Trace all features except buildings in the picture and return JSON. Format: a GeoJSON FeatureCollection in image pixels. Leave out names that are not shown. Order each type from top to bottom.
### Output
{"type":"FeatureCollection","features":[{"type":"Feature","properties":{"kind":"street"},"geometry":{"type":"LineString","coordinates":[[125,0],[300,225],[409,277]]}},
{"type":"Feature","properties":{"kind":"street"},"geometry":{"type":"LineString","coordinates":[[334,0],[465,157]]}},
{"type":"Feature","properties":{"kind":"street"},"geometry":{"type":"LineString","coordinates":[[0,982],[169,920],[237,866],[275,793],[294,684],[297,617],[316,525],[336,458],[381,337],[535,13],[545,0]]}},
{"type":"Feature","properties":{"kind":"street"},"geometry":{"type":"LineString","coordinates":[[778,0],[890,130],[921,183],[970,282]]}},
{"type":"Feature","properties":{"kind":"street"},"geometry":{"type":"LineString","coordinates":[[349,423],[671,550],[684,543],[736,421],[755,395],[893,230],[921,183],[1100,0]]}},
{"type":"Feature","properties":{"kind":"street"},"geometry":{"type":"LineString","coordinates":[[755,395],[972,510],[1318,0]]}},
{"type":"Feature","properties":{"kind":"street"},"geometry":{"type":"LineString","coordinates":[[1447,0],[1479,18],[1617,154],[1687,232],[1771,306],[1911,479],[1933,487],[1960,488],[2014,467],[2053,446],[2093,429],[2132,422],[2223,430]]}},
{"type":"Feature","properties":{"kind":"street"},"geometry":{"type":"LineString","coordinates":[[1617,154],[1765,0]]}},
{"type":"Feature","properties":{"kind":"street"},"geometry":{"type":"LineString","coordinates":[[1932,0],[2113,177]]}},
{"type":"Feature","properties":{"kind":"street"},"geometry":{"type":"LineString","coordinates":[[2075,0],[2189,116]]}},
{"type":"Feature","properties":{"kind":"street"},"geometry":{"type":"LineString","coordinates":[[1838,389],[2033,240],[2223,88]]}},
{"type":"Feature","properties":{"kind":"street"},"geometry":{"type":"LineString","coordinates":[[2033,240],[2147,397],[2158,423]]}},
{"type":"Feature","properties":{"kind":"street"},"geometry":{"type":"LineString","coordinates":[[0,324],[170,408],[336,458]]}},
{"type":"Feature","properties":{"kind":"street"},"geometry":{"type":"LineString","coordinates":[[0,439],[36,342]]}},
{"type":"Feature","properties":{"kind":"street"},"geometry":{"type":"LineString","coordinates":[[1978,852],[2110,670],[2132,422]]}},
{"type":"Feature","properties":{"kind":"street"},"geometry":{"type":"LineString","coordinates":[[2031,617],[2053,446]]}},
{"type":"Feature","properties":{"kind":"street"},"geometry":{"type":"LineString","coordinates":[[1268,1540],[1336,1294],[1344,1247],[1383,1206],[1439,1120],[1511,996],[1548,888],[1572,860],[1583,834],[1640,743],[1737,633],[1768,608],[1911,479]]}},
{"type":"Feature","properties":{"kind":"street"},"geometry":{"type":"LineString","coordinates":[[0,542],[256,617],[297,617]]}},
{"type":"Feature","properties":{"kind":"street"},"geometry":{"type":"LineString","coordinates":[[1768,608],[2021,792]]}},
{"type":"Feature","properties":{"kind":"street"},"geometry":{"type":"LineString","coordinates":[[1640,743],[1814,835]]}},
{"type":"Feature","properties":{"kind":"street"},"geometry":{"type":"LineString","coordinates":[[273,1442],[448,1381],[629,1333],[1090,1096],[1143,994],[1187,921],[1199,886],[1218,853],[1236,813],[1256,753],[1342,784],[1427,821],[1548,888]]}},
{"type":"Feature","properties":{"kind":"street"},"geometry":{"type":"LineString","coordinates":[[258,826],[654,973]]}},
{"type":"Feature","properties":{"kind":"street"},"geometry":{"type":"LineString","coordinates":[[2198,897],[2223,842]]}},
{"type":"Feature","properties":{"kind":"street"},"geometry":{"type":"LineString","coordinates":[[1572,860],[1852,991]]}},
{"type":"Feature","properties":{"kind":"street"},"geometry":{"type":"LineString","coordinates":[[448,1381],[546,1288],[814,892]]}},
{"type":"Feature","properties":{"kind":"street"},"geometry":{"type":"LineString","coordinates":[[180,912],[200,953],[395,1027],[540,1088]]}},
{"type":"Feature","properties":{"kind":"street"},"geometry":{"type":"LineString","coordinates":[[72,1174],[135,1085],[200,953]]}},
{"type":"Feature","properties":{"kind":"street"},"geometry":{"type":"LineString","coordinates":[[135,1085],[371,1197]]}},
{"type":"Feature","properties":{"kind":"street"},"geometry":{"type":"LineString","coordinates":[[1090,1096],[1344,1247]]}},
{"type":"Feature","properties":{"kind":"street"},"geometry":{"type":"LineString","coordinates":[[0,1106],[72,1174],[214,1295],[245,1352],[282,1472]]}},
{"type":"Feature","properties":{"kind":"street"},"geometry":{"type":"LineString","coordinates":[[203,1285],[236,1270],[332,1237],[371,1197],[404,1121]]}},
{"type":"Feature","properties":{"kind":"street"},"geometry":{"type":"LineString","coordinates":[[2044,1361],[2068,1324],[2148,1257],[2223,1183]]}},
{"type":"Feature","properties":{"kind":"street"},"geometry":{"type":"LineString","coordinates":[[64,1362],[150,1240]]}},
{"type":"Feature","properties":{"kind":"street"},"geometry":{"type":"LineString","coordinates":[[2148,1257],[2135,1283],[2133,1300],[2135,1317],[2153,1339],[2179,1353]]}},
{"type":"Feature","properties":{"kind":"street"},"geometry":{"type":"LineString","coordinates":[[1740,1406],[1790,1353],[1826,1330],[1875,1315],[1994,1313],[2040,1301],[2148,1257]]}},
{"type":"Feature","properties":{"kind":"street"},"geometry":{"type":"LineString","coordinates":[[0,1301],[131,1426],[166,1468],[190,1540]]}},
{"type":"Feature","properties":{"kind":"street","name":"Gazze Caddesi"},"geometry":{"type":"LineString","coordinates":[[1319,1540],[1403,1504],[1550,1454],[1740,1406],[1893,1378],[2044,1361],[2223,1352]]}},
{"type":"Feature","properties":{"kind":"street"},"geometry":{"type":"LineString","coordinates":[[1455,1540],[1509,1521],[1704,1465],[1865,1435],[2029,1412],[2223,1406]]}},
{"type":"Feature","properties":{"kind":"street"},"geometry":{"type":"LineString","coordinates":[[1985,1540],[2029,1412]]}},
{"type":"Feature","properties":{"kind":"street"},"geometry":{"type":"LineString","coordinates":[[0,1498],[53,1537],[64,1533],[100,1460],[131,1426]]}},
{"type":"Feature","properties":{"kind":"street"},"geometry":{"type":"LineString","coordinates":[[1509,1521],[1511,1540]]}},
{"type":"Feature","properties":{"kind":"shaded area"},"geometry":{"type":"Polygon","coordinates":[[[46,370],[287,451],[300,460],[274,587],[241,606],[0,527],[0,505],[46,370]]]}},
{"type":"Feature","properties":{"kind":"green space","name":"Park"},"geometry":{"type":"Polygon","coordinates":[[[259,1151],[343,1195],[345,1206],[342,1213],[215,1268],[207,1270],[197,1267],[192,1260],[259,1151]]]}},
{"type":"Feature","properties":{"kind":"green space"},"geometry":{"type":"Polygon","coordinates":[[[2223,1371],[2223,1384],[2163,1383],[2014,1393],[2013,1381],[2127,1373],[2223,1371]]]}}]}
-*-
What is needed: On how many lines of the records above does the word "green" appear? Answer with only that number.

Response to this task: 2